AIM OF THE EXERCISE:
What lines in the listing include "size"? Return a copy of each.
========================
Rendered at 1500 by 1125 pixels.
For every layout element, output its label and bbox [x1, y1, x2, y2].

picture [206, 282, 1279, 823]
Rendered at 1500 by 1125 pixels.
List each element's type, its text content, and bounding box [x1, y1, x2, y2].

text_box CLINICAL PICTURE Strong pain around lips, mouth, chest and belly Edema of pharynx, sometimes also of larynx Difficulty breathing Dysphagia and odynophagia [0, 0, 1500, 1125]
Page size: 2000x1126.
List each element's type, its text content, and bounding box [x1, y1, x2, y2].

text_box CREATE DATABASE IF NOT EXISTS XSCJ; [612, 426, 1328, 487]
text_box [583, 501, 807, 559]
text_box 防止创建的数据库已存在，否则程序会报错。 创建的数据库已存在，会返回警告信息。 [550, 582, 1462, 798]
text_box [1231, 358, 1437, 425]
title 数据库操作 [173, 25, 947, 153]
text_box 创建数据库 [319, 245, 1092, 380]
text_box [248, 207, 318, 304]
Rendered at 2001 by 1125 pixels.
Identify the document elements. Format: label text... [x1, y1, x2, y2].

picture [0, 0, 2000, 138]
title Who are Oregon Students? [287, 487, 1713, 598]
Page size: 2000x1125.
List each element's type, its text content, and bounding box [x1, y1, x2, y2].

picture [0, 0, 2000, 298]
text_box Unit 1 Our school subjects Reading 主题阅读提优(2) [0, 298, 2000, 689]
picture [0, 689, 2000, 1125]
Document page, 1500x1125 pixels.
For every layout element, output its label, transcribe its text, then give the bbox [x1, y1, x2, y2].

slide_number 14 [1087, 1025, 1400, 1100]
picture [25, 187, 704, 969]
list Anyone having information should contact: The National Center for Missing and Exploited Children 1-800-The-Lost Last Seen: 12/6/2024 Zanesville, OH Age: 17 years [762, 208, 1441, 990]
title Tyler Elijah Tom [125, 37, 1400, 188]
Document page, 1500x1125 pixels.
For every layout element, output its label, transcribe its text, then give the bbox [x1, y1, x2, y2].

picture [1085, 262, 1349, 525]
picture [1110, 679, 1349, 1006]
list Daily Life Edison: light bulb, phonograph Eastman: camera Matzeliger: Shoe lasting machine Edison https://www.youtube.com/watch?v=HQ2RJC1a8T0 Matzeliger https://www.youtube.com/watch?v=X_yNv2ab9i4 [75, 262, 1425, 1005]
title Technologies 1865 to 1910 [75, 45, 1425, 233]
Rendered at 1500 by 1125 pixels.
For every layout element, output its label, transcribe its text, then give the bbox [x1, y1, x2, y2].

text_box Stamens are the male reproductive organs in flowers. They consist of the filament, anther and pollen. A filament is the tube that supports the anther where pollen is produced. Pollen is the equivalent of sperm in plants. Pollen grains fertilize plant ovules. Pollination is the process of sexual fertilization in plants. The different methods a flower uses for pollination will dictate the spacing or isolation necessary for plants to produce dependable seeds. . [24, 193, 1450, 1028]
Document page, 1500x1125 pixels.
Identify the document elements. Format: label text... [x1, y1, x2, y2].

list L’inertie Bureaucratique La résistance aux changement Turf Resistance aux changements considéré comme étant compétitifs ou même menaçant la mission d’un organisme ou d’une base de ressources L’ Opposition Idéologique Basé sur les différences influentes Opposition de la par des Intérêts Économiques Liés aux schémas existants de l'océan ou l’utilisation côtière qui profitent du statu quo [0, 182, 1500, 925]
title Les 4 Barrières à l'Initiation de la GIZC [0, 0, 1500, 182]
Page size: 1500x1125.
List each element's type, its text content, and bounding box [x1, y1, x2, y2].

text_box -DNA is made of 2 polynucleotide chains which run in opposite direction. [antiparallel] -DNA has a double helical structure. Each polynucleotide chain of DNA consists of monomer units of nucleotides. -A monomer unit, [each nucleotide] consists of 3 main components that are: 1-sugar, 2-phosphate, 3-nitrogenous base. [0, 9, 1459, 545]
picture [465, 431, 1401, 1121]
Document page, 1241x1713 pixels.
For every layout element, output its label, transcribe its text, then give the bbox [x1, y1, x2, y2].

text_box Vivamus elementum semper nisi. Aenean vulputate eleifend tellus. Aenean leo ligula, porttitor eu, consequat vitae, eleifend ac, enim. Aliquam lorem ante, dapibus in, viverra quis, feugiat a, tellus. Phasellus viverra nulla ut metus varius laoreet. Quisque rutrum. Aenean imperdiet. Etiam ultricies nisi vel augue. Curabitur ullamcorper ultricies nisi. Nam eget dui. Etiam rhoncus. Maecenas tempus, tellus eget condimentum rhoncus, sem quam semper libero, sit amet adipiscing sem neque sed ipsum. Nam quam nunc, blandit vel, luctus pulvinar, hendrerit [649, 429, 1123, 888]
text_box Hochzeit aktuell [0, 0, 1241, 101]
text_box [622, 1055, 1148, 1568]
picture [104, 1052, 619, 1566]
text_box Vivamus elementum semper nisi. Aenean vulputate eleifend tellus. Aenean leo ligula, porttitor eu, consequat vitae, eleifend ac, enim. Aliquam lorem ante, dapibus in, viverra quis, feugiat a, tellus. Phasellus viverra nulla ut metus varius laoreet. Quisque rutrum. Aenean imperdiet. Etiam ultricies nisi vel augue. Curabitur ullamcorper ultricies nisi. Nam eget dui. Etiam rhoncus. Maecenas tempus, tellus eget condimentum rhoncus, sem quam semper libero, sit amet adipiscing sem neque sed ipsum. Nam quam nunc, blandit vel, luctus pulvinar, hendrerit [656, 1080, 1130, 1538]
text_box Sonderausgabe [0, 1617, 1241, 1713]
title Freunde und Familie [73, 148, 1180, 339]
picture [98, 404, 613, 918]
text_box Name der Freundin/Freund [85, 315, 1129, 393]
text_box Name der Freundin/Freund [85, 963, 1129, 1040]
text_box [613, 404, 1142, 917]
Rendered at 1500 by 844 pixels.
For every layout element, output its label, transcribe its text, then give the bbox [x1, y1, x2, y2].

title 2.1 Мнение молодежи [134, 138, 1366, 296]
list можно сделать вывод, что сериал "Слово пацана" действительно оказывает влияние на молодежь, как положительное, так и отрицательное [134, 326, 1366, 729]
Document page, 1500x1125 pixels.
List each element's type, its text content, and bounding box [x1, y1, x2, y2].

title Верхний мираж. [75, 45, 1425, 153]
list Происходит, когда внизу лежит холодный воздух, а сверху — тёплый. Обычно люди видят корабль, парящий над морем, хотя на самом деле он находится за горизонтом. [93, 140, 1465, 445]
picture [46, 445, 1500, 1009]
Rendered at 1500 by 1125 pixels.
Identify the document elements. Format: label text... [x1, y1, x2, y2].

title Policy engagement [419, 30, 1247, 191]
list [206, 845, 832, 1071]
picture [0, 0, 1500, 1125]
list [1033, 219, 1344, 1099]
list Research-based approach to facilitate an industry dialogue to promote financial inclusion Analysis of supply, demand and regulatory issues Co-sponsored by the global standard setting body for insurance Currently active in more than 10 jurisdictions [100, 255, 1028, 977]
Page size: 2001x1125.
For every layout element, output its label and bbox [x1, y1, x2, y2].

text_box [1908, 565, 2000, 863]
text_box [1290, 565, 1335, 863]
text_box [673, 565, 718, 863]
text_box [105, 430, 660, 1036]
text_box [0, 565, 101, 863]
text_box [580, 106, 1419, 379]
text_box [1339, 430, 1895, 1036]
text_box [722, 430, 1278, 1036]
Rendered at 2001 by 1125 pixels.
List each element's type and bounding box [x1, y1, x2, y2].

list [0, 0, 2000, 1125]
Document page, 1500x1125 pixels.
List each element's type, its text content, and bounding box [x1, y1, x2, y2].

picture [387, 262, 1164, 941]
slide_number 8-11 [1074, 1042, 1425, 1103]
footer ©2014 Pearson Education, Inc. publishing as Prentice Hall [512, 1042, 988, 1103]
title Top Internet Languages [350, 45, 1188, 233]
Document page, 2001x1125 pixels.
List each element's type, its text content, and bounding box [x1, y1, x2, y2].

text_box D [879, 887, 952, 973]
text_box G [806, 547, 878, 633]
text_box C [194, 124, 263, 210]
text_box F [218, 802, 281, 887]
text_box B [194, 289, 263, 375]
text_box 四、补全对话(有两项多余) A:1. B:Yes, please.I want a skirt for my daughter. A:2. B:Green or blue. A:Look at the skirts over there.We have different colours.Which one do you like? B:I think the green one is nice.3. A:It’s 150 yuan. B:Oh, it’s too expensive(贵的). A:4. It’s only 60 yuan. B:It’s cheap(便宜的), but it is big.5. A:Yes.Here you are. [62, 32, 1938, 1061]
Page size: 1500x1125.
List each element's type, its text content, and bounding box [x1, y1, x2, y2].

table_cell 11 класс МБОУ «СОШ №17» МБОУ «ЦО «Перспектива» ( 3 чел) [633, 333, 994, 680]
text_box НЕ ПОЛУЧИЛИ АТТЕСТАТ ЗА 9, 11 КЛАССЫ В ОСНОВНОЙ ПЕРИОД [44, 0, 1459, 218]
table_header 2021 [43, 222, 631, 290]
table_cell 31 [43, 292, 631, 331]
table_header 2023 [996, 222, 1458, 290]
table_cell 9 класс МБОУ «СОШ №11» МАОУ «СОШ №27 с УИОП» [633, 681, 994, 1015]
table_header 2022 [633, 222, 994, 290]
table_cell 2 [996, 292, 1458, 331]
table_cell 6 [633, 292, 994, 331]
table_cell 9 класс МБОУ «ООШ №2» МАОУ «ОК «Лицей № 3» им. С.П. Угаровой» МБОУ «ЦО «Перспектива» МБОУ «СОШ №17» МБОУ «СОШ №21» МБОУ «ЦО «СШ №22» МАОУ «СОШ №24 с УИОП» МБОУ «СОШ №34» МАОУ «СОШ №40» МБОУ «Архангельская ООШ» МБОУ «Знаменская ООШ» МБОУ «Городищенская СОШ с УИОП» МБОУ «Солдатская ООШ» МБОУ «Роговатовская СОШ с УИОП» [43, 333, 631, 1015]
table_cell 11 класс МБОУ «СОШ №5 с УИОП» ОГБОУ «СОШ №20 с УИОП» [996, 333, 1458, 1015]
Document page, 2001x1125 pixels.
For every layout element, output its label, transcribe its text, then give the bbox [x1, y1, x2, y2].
========================
WRITTEN REPLY:
Page size: 2000x1126.
Page size: 2000x1125.
Page size: 1500x1125.
Page size: 2001x1125.
Page size: 1500x1125.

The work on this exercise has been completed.